Como uno de los medicamentos más esenciales de la Organización Mundial de la Salud, la hidralazina entró en el mercado hace 70 años para tratar la presión arterial alta y la preeclampsia, una afección de la presión arterial relacionada con el embarazo que causa alrededor del 10 por ciento de las muertes maternas en todo el mundo, según la Organización Mundial de la Salud.

A pesar de su éxito, los investigadores no sabían realmente cómo la hidralazina hacía su magia, y no es el único. Antes de la década de 1980, muchos medicamentos se aprobaban basándose únicamente en la observación clínica, y sólo más tarde los científicos “intentaron explicar la biología detrás de ellos”, dijo Kyosuke Shishikura, médico científico de la Universidad de Pensilvania, en un comunicado de prensa.

En su estudio, el equipo de investigación finalmente identificó a qué se dirige la hidralazina a nivel molecular. Descubrieron que bloquea una enzima sensible al oxígeno llamada 2-aminoetanotiol dioxigenasa (ADO), que normalmente indica a los vasos sanguíneos que se contraigan dependiendo de los niveles de oxígeno, lo que provoca un aumento de la presión arterial.

La hidralazina detiene el crecimiento del cáncer cerebral agresivo

Pero, ¿cómo entra en juego el cáncer de cerebro? Los investigadores del cáncer han sospechado durante mucho tiempo que ADO desempeña un papel importante en una de las formas más agresivas de cáncer cerebral, el glioblastoma, debido a su entorno bajo en oxígeno. Los niveles de ADO parecen aumentar cuanto más agresivo se vuelve el tumor, pero no se conoce ningún inhibidor de ADO eficaz que confirme la teoría.

Utilizando una técnica de imágenes de alta resolución llamada cristalografía de rayos X, bioquímicos de la Universidad de Texas pudieron demostrar que la hidralazina interactúa con ADO, lo que llevó a realizar más pruebas en células cancerosas del cerebro. In vitro, el tratamiento con hidralazina provocó que las células tumorales entraran en senescencia, un estado latente en el que las células dejan de crecer.
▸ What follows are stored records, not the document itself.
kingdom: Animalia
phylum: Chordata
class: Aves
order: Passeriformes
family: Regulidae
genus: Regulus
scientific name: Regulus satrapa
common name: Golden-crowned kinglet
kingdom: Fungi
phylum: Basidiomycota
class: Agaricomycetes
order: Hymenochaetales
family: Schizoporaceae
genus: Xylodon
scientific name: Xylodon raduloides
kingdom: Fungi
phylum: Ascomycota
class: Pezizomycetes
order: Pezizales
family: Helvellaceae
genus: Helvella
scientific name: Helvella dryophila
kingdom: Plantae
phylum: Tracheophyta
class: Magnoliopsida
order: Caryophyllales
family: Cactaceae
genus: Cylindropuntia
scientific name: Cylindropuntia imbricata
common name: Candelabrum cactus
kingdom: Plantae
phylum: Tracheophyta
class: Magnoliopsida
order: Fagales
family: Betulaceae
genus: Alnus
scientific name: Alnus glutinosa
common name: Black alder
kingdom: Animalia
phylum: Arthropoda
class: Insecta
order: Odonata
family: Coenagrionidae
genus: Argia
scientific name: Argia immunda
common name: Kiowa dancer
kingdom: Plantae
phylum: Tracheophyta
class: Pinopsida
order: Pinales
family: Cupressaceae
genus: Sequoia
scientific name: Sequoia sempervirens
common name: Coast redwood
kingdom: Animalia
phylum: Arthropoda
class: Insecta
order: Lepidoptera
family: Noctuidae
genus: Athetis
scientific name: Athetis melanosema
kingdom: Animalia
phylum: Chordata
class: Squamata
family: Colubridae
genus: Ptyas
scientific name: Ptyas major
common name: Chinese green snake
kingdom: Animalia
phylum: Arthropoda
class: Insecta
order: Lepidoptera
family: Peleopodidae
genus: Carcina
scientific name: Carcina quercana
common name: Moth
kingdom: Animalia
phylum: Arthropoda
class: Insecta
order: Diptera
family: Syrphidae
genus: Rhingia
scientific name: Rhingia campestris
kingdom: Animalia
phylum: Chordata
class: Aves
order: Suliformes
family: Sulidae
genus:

En comparación con la quimioterapia, este enfoque funciona de manera más selectiva y puede causar menos efectos secundarios.

Mejora de un antiguo fármaco cardiovascular

Finalmente, descubrir el mecanismo bioquímico no solo beneficia las nuevas opciones de tratamiento, sino que también permite a los investigadores ajustar la hidralazina para su uso original: tratar la presión arterial alta.

“Comprender cómo funciona la hidralazina a nivel molecular ofrece un camino hacia tratamientos más seguros y selectivos para la hipertensión relacionada con el embarazo, lo que podría mejorar los resultados para los pacientes que corren mayor riesgo”, explicó Shishikura.

Descubrimientos como este inspiran a los científicos a reconsiderar tratamientos establecidos desde hace mucho tiempo que podrían tener un potencial terapéutico sorprendente para otros desafíos médicos. Los próximos pasos son perfeccionar la química para diseñar inhibidores de ADO más seguros, específicos y eficaces que puedan cruzar la barrera hematoencefálica para alcanzar su objetivo.

“Es raro que un antiguo fármaco cardiovascular termine enseñándonos algo nuevo sobre el cerebro”, afirmó en el comunicado de prensa la coautora del estudio Megan Matthews, profesora asistente de la Universidad de Pensilvania, “pero eso es exactamente lo que esperamos encontrar más: vínculos inusuales que podrían significar nuevas soluciones”.

Este artículo no ofrece asesoramiento médico y debe utilizarse únicamente con fines informativos.